Let’s investigate six reasons economists think inflation is about to pick in 2018 and why I think they are dreaming.

Reason Number One – Wage Hikes

Minimum wages rise in 18 states starting in 2018.

Former Fed Vice-Chairman Stanley Fischer told Bloomberg TV on October 4, “I still believe we will have higher inflation. The basic mechanism here is unemployment is declining all the time, wages will start going up at some stage.”

Wage Hike Rebuttal

The National Bureau of Economic Research paper: Minimum Wage Increases, Wages, and Low-Wage Employment: Evidence from Seattle, 2017 concludes there was a negative benefit to low wage workers as a result of wage hike.

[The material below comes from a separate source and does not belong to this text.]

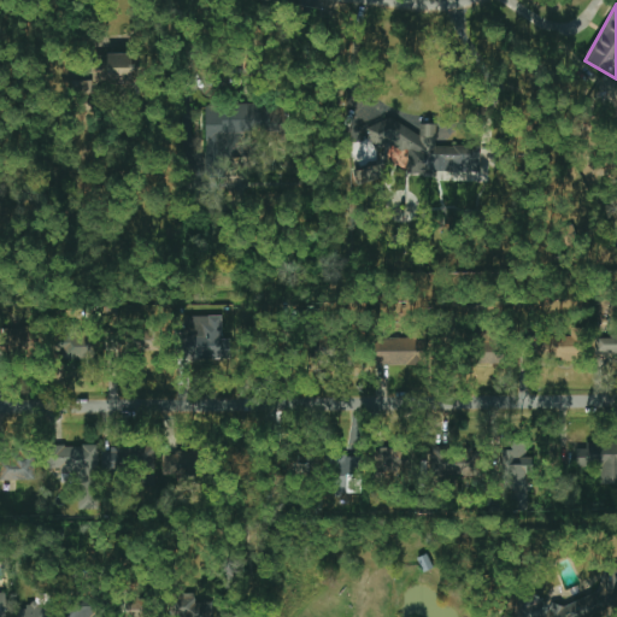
[(93,83),(144,84),(145,56),(93,54),(93,83)]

The NBER Two-Page Synopsis finds:

  • A 9% reduction in hours worked at wages below $19/hour.
  • A reduction of over $100 million per year in total payroll for low-wage jobs, measured as total sum of increased wages received less wages lost due to employment reductions. Total payroll losses average about $125 per job per month.
  • The findings that total payroll for low-wage jobs declined rather than rose as a consequence of the 2016 minimum wage increase is at odds with most prior studies of minimum wage laws. These differences likely reflect methodological improvements made possible by Washington State’s exceptional individual-level data. When we replicate methods used in previous studies, we produce the same results as previously found.
  • This is an issue that’s debated over and over again, mostly with poor methodologies to come to the desired conclusion.

    In contrast, the NBER had “exceptional individual-level data”.

    Adding support the NBER’s conclusion, the Bank of Canada estimates Minimum Wage Hikes Could Cost Canada’s Economy 60,000 jobs by 2019.

    By the way, and as discussed in Staggering Rent Increases in 2017 the median U.S. rental now requires 29% of median monthly income, according to Zillow. Between 1985 and 2000, renters spent about 25.8% of their income on housing.

    Next factor in student debt.

    Finally, note the staggering fact that 24% of millennials are still paying down Christmas purchases from 2016.

    For details, please see Holiday Shopping: Sticking to a Budget? Even Have One?

    The proper conclusion is wage hikes are not sufficient to pay down debts let alone to be used chasing the prices of goods and services higher.

    Reason Number Two – Declining Unemployment

    This is the Phillips Curve thesis.

    The theory claims there is a historical inverse relationship between rates of unemployment and corresponding rates of inflation.

    In short, falling unemployment will lead to a rise in inflation.

    In March of 2017, Janet Yellen commented in a post-FOMC Q&A “The Phillips Curve is Alive“.

    Also note that Stanley Fischer also mentioned falling unemployment as a determinant for rising inflation.